Damn, that makes me chuckle every time. Haslem calling Pierce a studio gangster - ouch.

Just another reason this season, like I've said numerous times before, is the best since Michael left the Bulls for the final time. The Bulls I said, fuck that 27.6 points a game with the Wizards with Tyronne Lue at the point, I don't count that rubbish.

Wednesday, December 15, 2010

Things Done Changed: Santa, I Actually Want Something This Year

Word has it Christmas is around the corner?

How could you not notice? Even those living under the proverbial rock are inundated with Mariah Carey's "All I Want For Christmas..." ad nauseum.

As I get older I care less and less for what I receive as gifts, and more for the time spent with family and the creative nature of my gift-giving tendencies.

In other words, I don't hold my bated breath in anticipation of an amazing gift.

Sure, last year I was spoiled by both my parents and my girlfriend, but it was a bit of an abbhoration. This Christmas, I'm single for the first time since Seattle had an NBA team and frankly, I don't deserve much.

Leave it to a UK Grime rapper Tinchy Stryder to change all of that with a 3-minute video.

Santa, I've been an above average young man and I want, nay I demand an iPad.

Sunday, December 12, 2010

Peyton Hillis: Barrier Breaker


Despite losing Sunday to the Buffalo Bills, Peyton Hillis became the first white running back to rush for a 1000 yards since New England's Craig James did so in 1985.
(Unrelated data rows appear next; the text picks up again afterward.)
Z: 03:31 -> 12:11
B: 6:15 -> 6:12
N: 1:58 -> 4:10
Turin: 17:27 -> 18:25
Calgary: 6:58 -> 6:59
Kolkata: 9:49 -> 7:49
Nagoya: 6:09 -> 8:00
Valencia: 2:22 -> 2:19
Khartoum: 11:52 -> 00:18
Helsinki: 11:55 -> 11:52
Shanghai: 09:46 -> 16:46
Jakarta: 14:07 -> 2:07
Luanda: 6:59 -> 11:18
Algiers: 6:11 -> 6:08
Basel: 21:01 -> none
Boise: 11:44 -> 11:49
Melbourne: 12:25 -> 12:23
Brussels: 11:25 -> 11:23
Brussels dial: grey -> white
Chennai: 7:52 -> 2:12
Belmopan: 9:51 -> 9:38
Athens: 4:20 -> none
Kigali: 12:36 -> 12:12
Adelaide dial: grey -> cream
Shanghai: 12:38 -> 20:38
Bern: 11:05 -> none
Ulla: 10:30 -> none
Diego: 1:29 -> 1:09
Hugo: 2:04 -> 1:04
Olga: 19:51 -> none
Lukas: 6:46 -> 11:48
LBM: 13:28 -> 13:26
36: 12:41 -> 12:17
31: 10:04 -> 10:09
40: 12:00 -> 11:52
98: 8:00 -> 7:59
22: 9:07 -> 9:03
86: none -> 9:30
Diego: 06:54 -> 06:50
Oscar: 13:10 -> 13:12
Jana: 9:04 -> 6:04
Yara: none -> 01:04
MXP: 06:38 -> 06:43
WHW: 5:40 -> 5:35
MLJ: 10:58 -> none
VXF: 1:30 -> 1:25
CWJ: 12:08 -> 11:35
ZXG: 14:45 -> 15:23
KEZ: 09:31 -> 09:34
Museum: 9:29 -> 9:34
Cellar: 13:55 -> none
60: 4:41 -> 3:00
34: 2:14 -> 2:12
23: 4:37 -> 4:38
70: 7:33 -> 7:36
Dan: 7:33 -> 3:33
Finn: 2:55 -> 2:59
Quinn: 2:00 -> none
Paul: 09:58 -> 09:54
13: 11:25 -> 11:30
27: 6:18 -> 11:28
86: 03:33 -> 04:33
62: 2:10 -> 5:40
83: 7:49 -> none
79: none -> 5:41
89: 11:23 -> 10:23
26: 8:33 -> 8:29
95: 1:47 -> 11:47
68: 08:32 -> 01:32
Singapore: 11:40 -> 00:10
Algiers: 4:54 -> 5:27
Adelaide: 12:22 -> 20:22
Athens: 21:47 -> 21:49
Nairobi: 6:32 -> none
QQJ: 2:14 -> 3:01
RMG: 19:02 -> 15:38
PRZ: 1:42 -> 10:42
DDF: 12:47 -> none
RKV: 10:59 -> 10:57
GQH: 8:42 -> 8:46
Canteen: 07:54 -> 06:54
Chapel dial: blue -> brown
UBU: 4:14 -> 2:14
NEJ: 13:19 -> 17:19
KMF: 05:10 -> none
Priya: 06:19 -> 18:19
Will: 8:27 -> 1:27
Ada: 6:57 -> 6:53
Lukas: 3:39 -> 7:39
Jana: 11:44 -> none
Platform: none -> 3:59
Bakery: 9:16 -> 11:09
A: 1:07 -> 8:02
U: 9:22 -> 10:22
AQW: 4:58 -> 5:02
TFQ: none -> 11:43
Amongst NFL running backs, 1000 yards rushing for a season has become a benchmark for success. Mr. Hillis deserves praise for his efforts this season with the Cleveland Browns not because he is white, but because he overcame anonymity whilst playing with the Denver Broncos, to find his niche in Cleveland.

As much as I'd like to think race does not matter, let's face it - white running backs are less common on a professional stage than are black hockey players in the NHL. There are certain positions on a football team, often called the 'skilled positions', that are dominated by African-American athletes. Where speed and agility is required, such as in the case of running backs and wide receivers, most often these positions are held by black players.

This is not a forum on the ethnic and physiological reasons for why certain races excel at certain sports, while others seem to struggle in comparison, however the fact remains that the numbers don't lie.

Odds are, parents of children playing amateur football are aware of the percentages and motivate their kids to play other positions, or even other sports such as lacrosse.

The dissenting opinions of naysayers and those that told him it couldn't be done are no different than those that criticized black quarterbacks 25 years ago for lacking the cerebral qualities and leadership skills required to lead a team. The likes of Donovan McNabb and Michael Vick would be quick to point out that things change, and stereotypes do nothing but motivate the hungry.

Kudos to Peyton Hillis for overcoming such stereotypes, succeeding on the field and inspiring kids across America, not only white ones, but children of all ethnicities, that labels mean nothing and molds are made to be broken.